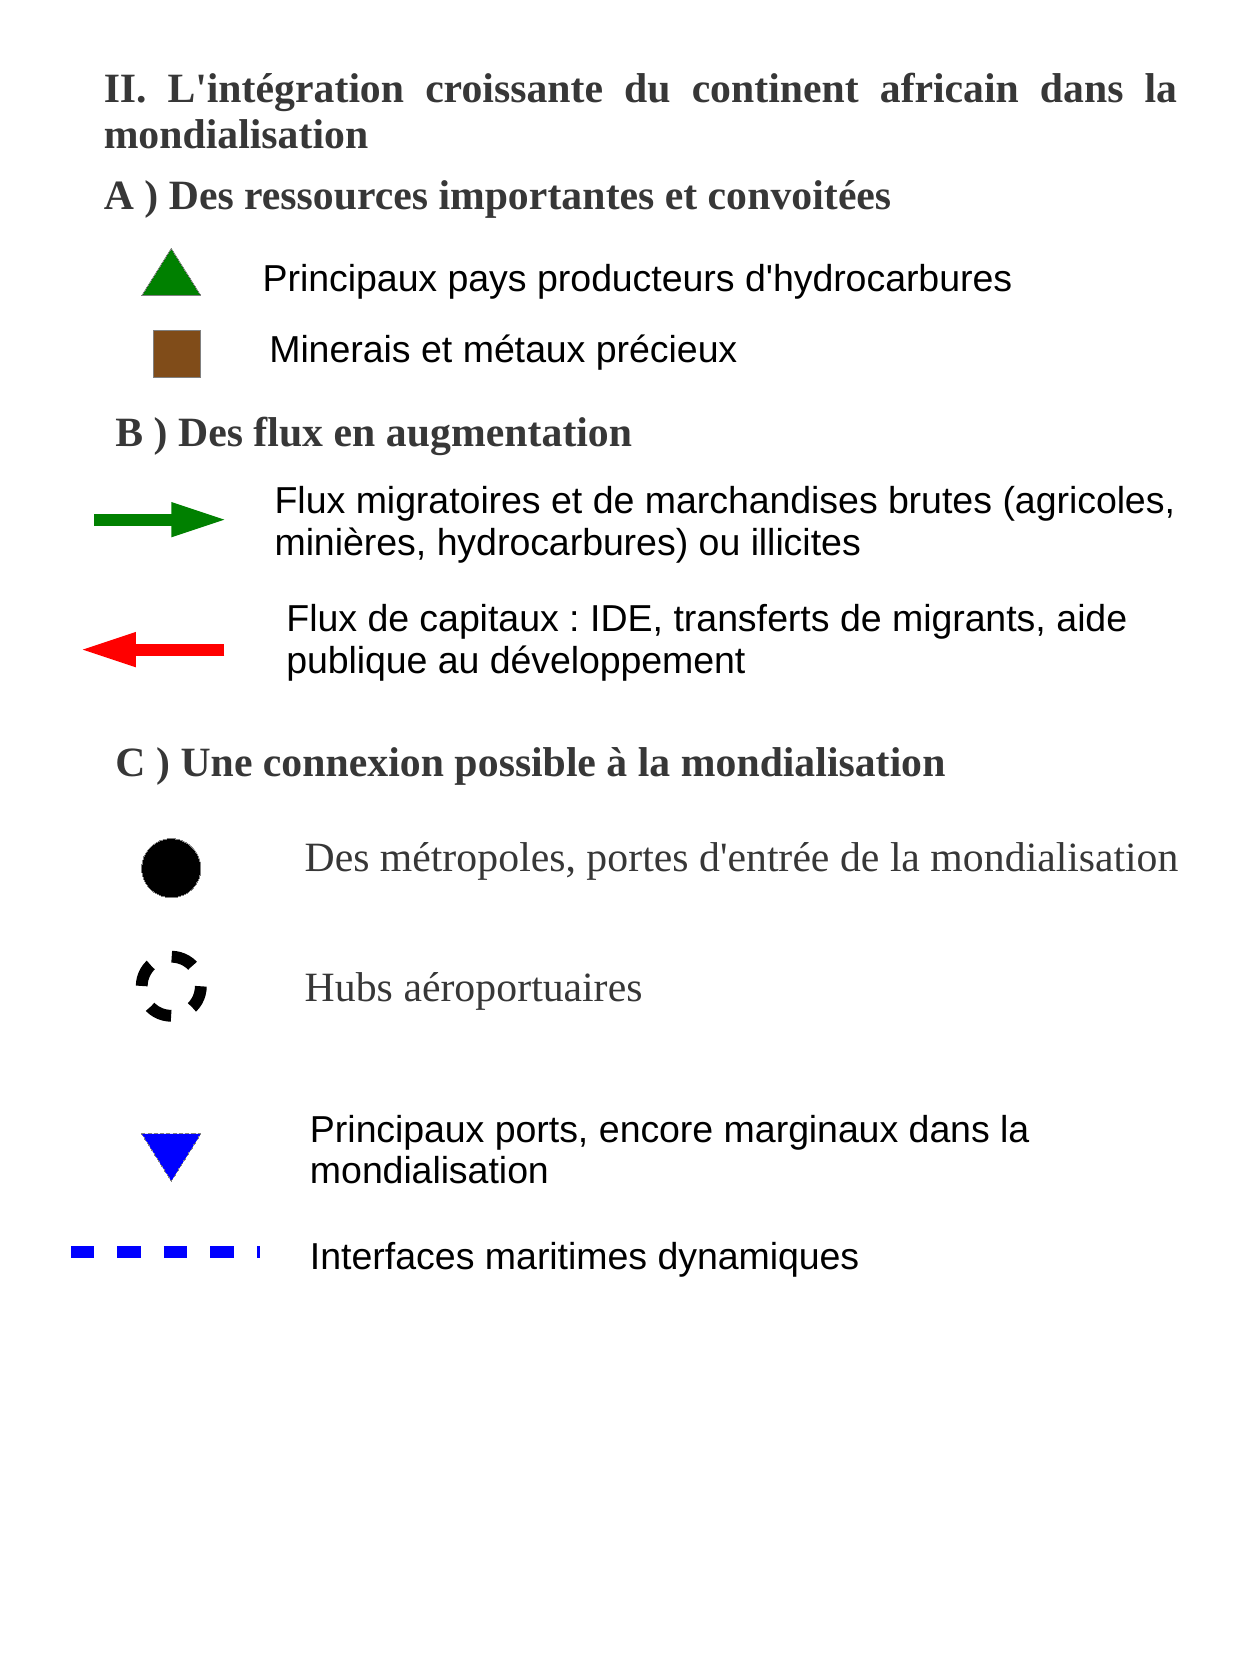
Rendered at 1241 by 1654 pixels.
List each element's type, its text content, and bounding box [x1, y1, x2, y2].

text_box [153, 330, 201, 378]
text_box II. L'intégration croissante du continent africain dans la mondialisation A ) Des ressources importantes et convoitées [47, 58, 1193, 227]
text_box C ) Une connexion possible à la mondialisation [59, 732, 1170, 794]
text_box Minerais et métaux précieux [254, 321, 1141, 378]
text_box Principaux pays producteurs d'hydrocarbures [248, 250, 1134, 308]
text_box [141, 956, 201, 1016]
text_box Principaux ports, encore marginaux dans la mondialisation [295, 1100, 1182, 1200]
text_box [141, 1133, 201, 1182]
text_box [141, 838, 201, 898]
text_box Flux de capitaux : IDE, transferts de migrants, aide publique au développement [271, 590, 1158, 690]
text_box Interfaces maritimes dynamiques [295, 1228, 1182, 1286]
text_box Hubs aéroportuaires [248, 956, 1205, 1018]
text_box Des métropoles, portes d'entrée de la mondialisation [248, 826, 1205, 888]
text_box Flux migratoires et de marchandises brutes (agricoles, minières, hydrocarbures) ou illicites [259, 472, 1205, 572]
text_box B ) Des flux en augmentation [59, 401, 945, 463]
text_box [141, 248, 201, 296]
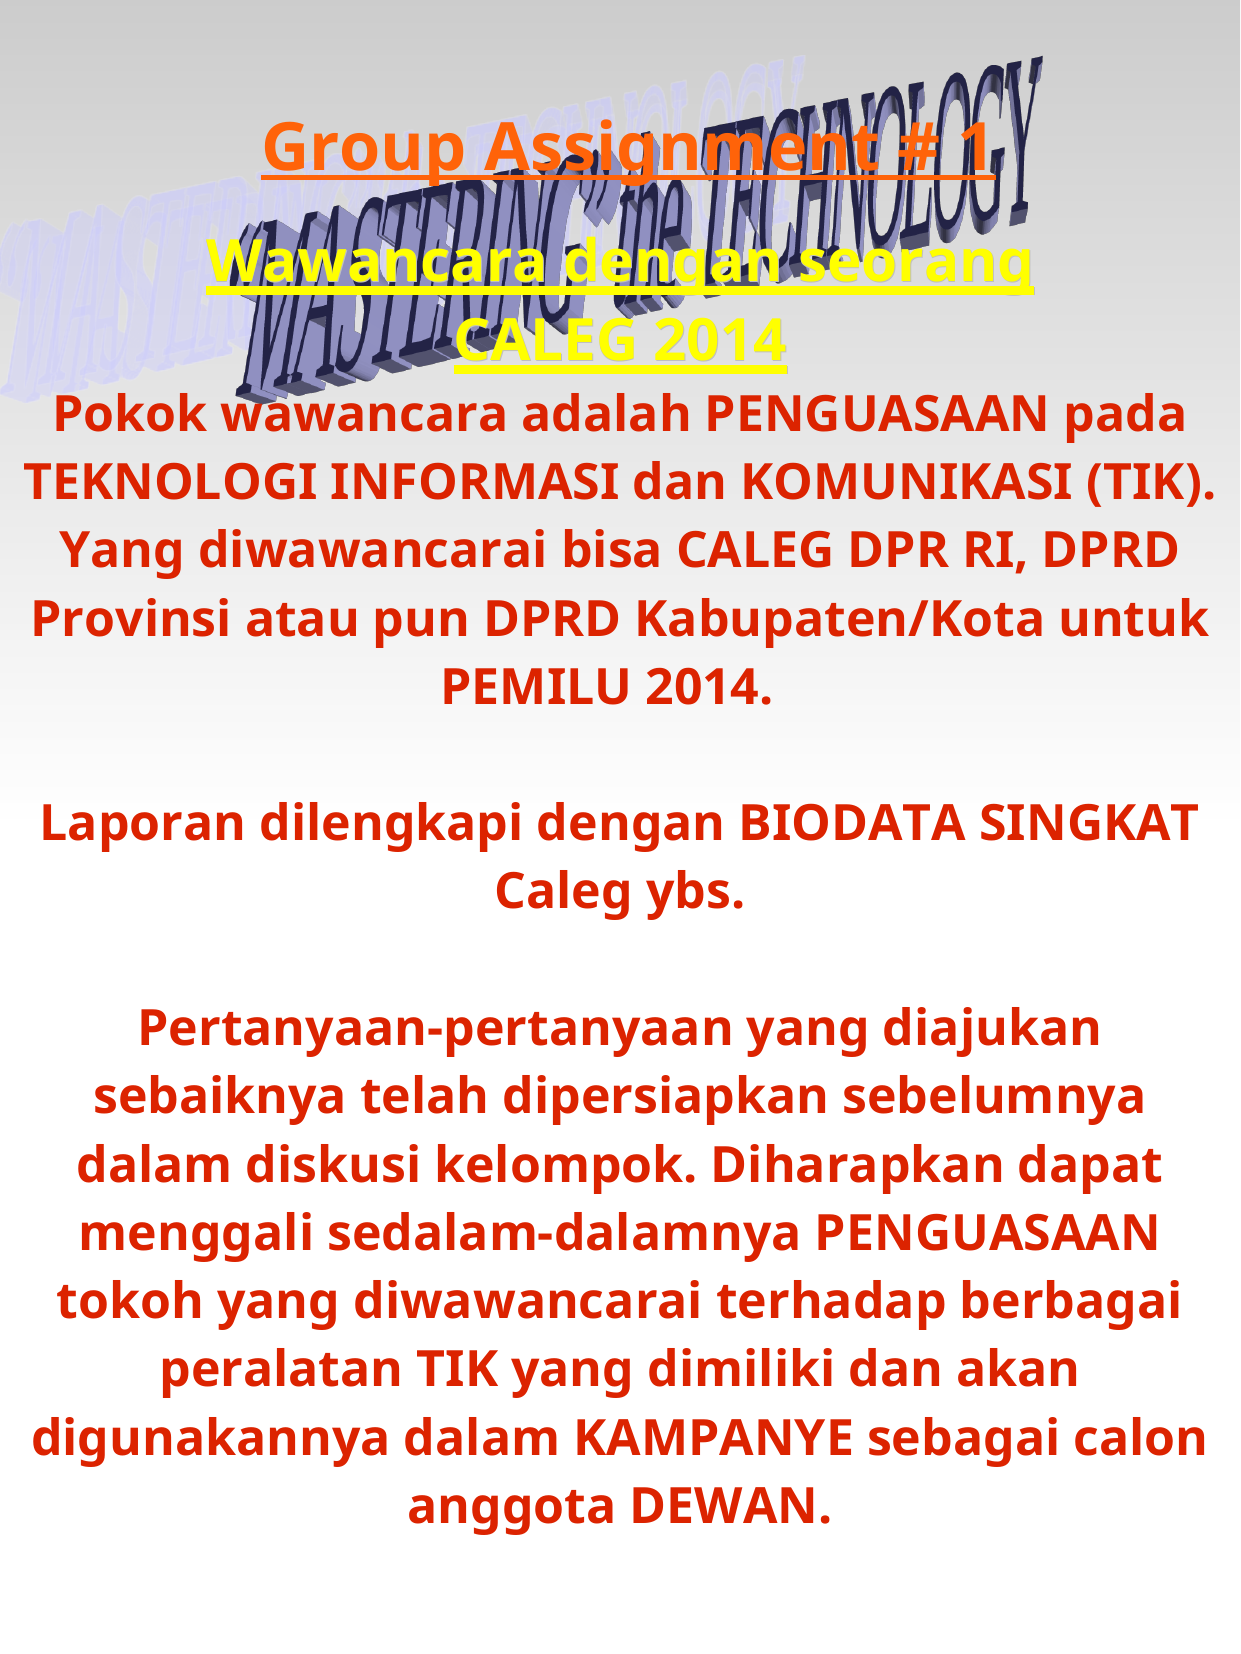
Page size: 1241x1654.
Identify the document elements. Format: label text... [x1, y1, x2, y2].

list Group Assignment # 1 Wawancara dengan seorang CALEG 2014 Pokok wawancara adalah PENGUASAAN pada TEKNOLOGI INFORMASI dan KOMUNIKASI (TIK). Yang diwawancarai bisa CALEG DPR RI, DPRD Provinsi atau pun DPRD Kabupaten/Kota untuk PEMILU 2014. Laporan dilengkapi dengan BIODATA SINGKAT Caleg ybs. Pertanyaan-pertanyaan yang diajukan sebaiknya telah dipersiapkan sebelumnya dalam diskusi kelompok. Diharapkan dapat menggali sedalam-dalamnya PENGUASAAN tokoh yang diwawancarai terhadap berbagai peralatan TIK yang dimiliki dan akan digunakannya dalam KAMPANYE sebagai calon anggota DEWAN. [0, 69, 1241, 1625]
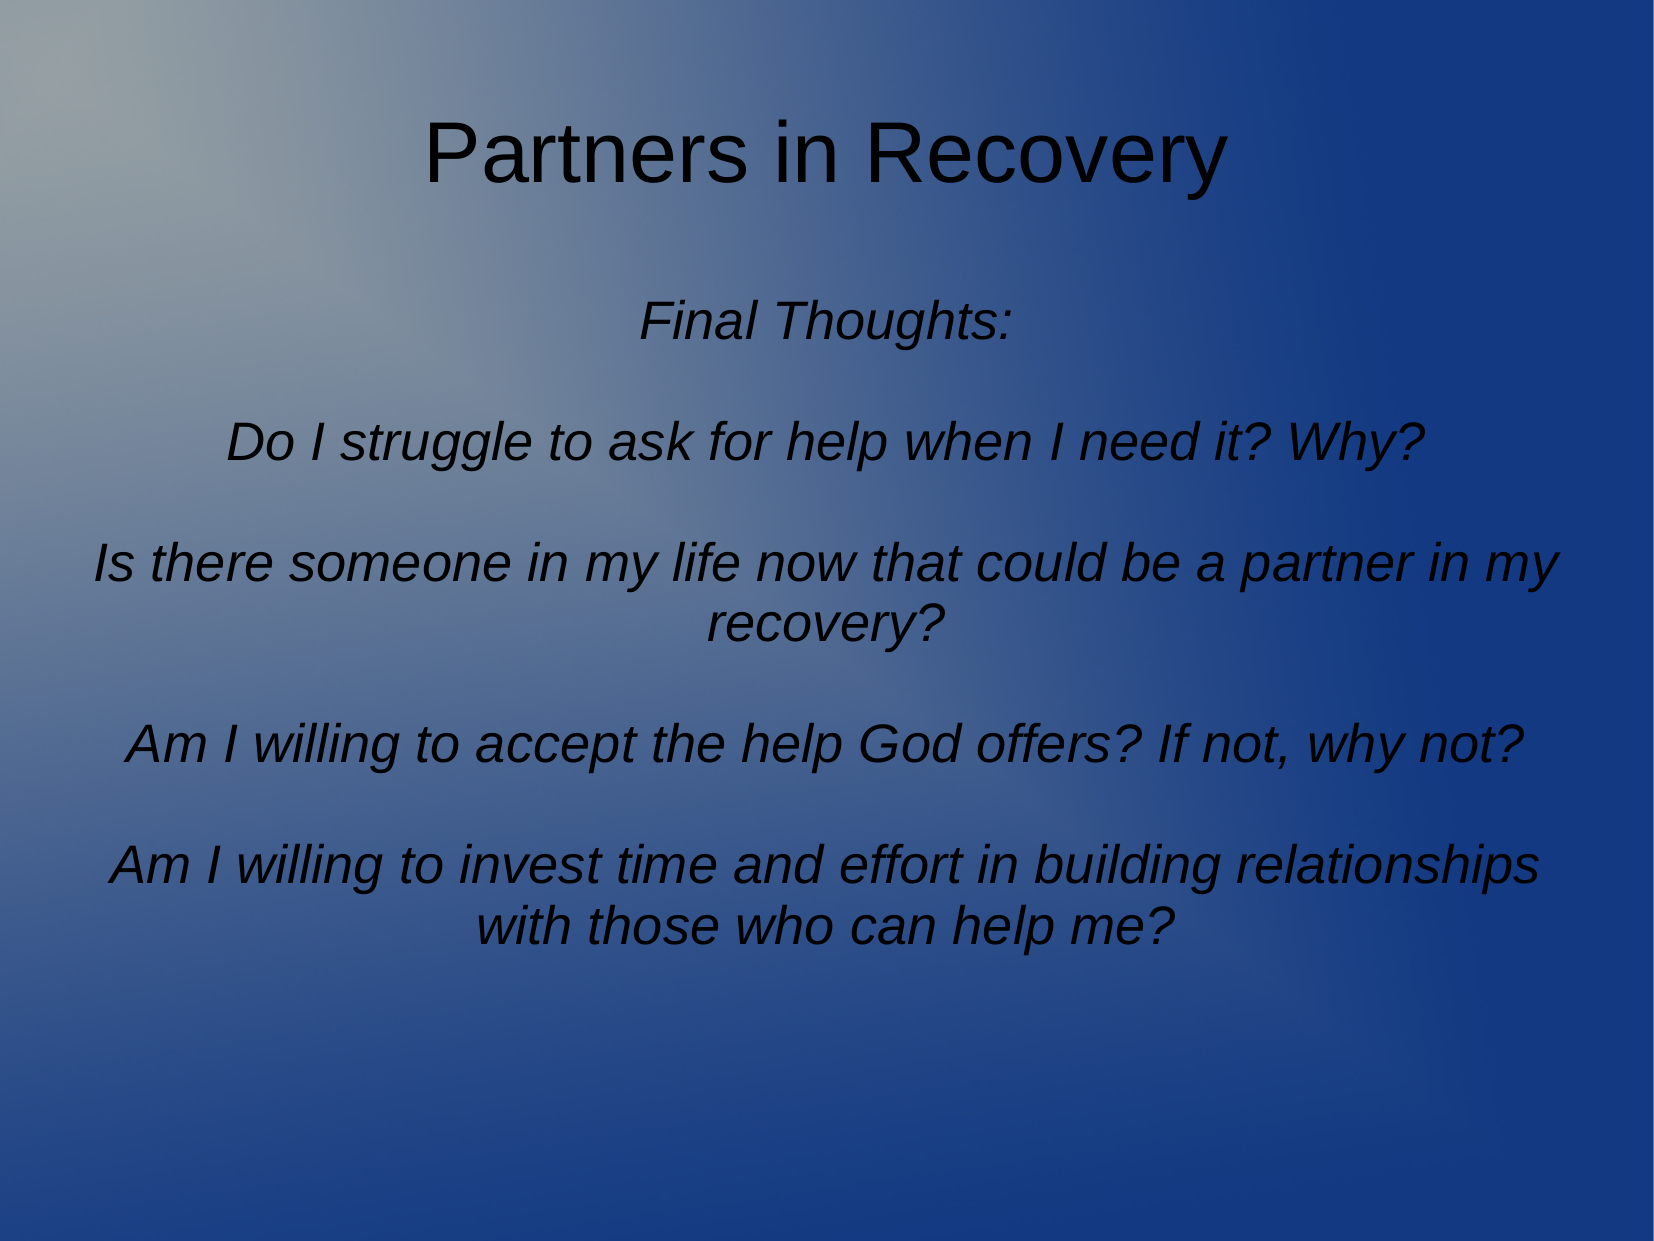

=======

* **INSTRUCTIONS TO FOLLOW**: Copy out all of the material above word for word, leaving out the pictures.

* **THE RESPONSE**:
Rendered at 1241 by 1654 pixels.
List each element's type, its text content, and bounding box [x1, y1, x2, y2].

text_box [153, 330, 201, 378]
text_box II. L'intégration croissante du continent africain dans la mondialisation A ) Des ressources importantes et convoitées [47, 58, 1193, 227]
text_box C ) Une connexion possible à la mondialisation [59, 732, 1170, 794]
text_box Minerais et métaux précieux [254, 321, 1141, 378]
text_box Principaux pays producteurs d'hydrocarbures [248, 250, 1134, 308]
text_box [141, 956, 201, 1016]
text_box Principaux ports, encore marginaux dans la mondialisation [295, 1100, 1182, 1200]
text_box [141, 1133, 201, 1182]
text_box [141, 838, 201, 898]
text_box Flux de capitaux : IDE, transferts de migrants, aide publique au développement [271, 590, 1158, 690]
text_box Interfaces maritimes dynamiques [295, 1228, 1182, 1286]
text_box Hubs aéroportuaires [248, 956, 1205, 1018]
text_box Des métropoles, portes d'entrée de la mondialisation [248, 826, 1205, 888]
text_box Flux migratoires et de marchandises brutes (agricoles, minières, hydrocarbures) ou illicites [259, 472, 1205, 572]
text_box B ) Des flux en augmentation [59, 401, 945, 463]
text_box [141, 248, 201, 296]
Page size: 1241x1654.
Identify the document elements. Format: label text... [x1, y1, x2, y2].

list Group Assignment # 1 Wawancara dengan seorang CALEG 2014 Pokok wawancara adalah PENGUASAAN pada TEKNOLOGI INFORMASI dan KOMUNIKASI (TIK). Yang diwawancarai bisa CALEG DPR RI, DPRD Provinsi atau pun DPRD Kabupaten/Kota untuk PEMILU 2014. Laporan dilengkapi dengan BIODATA SINGKAT Caleg ybs. Pertanyaan-pertanyaan yang diajukan sebaiknya telah dipersiapkan sebelumnya dalam diskusi kelompok. Diharapkan dapat menggali sedalam-dalamnya PENGUASAAN tokoh yang diwawancarai terhadap berbagai peralatan TIK yang dimiliki dan akan digunakannya dalam KAMPANYE sebagai calon anggota DEWAN. [0, 69, 1241, 1625]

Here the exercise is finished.